:: Data below ::

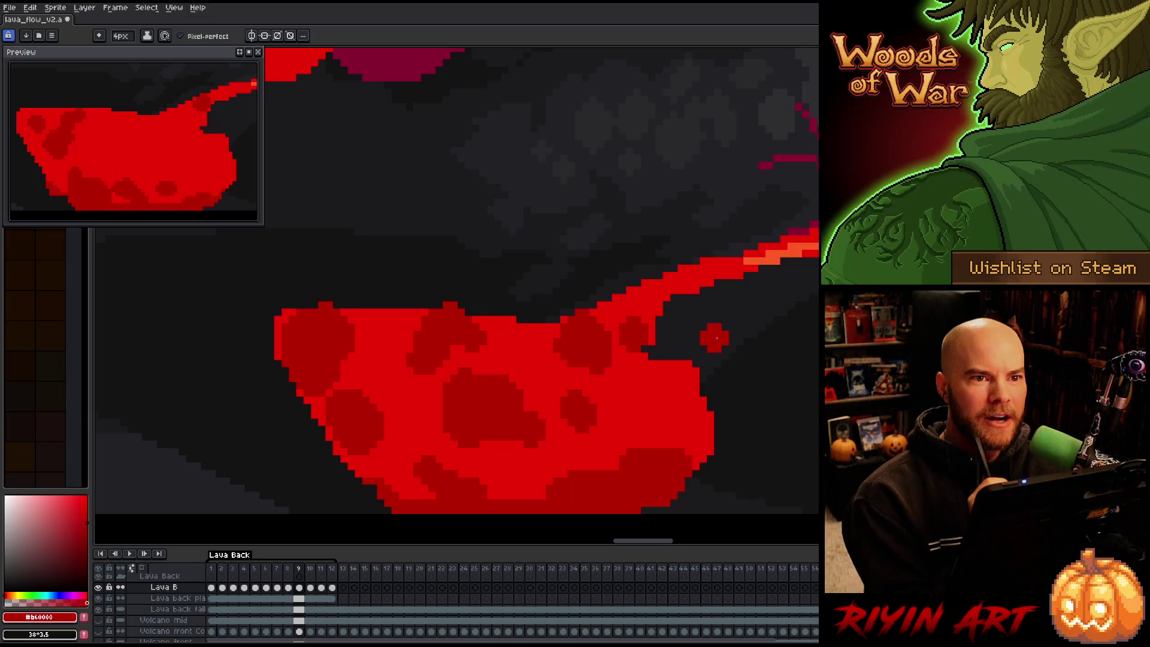
Compare spot positions on frames 7 and 8, then paint dark-red crust spots on frame 10
key(comma)
key(comma)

:: What you have to do ::
Set down each line of the material exactly and skip every image.

:: Answer to this task ::
Compare spot positions on frames 7 and 8, then paint dark-red crust spots on frame 10
key(comma)
key(comma)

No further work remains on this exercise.